Northeast India AI Research Fellowship 2026
An 8–12 week remote research fellowship to build NLP and language technology for indigenous Northeast Indian languages — Khasi, Garo, Meitei, Assamese, and others. Fellows co-author papers, build datasets, and train language models with MWire Labs researchers.
One of the few fellowships anywhere focused on AI for indigenous languages — MWire Labs is building the foundational NLP stack for Northeast India's 200+ languages, and fellows directly co-author the papers that come out of it.
The Northeast India AI Research Fellowship is run by MWire Labs, a Shillong-based AI research lab focused on building language technology for the linguistic diversity of Northeast India. The region has over 200 languages, most without any NLP tooling.
What you’ll work on:
- Training and evaluating transformer-based language models (NE-BERT, Kren-M series)

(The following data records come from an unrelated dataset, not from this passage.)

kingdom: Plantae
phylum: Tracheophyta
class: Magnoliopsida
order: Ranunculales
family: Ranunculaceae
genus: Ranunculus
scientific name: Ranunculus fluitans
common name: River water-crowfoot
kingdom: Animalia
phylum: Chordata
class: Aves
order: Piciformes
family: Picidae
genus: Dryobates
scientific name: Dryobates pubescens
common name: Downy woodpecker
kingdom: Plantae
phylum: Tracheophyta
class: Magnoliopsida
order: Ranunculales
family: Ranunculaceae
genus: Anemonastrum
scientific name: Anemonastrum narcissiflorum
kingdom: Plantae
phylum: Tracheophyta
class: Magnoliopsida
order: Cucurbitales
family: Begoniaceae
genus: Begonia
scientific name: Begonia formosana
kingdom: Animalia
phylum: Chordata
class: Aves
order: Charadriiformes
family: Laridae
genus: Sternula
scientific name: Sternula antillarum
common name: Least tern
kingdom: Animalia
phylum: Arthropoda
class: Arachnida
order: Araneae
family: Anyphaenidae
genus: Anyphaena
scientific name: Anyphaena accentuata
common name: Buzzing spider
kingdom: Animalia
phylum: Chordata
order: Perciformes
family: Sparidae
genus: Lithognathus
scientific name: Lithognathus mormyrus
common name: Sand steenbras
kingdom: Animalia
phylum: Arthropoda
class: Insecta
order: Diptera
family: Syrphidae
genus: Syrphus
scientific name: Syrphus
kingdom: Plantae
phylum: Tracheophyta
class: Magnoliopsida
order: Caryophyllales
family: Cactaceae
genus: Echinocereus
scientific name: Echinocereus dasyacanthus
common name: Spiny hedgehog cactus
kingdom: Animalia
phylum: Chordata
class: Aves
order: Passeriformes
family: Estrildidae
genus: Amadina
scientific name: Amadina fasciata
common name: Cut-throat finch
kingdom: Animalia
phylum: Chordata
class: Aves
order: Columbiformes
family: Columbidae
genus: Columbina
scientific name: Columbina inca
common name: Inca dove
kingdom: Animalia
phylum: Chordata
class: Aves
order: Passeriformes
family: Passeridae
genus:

- Designing and curating text, speech, and annotation datasets
- Building tools for language preservation and community access
What you gain:
- Co-authorship on papers, reports, or open-source releases
- Hands-on low-resource NLP experience (fine-tuning, evaluation, dataset design)
- Close mentorship from MWire Labs research team
- Fellowship certificate + letters of recommendation for top performers
- Portfolio contributions to GitHub and Hugging Face
Who should apply:
- UG/PG students in CS, AI, Linguistics, or related fields
- Native or heritage speakers of Northeast Indian languages especially encouraged
- Northeast India residents and diaspora prioritised but global applicants welcome
- Prior ML/NLP a plus — not required
Applications reviewed on a rolling basis. Early applicants prioritised for selection calls.